Search code examples
python-3.xpandasdataframepython-polars

How to find values that can be found in other columns in polars quickly


I started learning polars because the performance of pandas was not adequate for my task, but before I started I wanted to know if it could meet my requirements.

Now I have a dataframe like this

Column A Column B Column C
v1 v3 x
v2 v1 y

And I want to find those values in columnA, which could be find in columnB, like v1 in table, and then modify the value of other columns of the same row.

Suppose the size range of my data set is like (3e+5, 20) to (10e+5, 20),and I need to perform this search operation on two of the columns (like if colA.value == colB.value in a database operation), which may be repeated ten to thirty times in func.

In pandas I learned a solution by pandas.merge: speed up my function about build bill of materials with pandas.

And it takes about 0.5s each time searching two columns in my computer. I want to know could polars performs faster than pandas in this operation?

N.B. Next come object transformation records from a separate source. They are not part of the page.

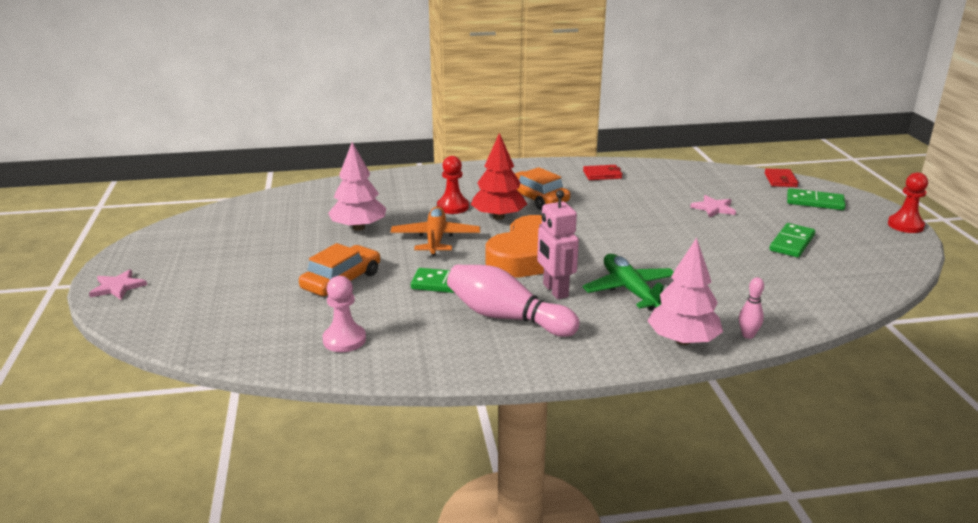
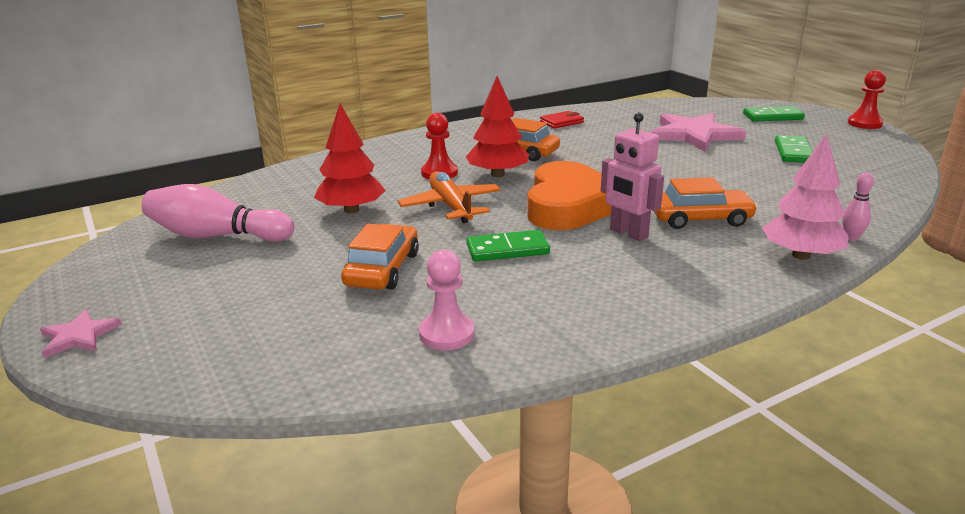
camera: 20 degrees left, 0 degrees up
pink tree [328,142,386,231] -> red tree [314,103,386,214]
pink bowling pin [447,265,580,337] -> pink bowling pin moved to [142,184,294,242]
green plane [583,254,674,310] -> orange car [654,177,758,229]
pink star [690,195,736,217] -> pink star [651,113,746,152], size x2.02
red wallet [764,168,799,187] -> none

If it could, how to do it?

Thx for any help and suggestions


Solution

  • Benchmarking this polars statement

    df.select(pl.col('a').filter(pl.col('a').is_in(pl.col('b'))))
    

    On the sample df

    df = pl.DataFrame({
      'a' : np.random.randint(1, 1_000_000_000, size=300_000),
      'b' : np.random.randint(1, 1_000_000_000, size=300_000)
    })
    

    I get an average of 9-10ms per run.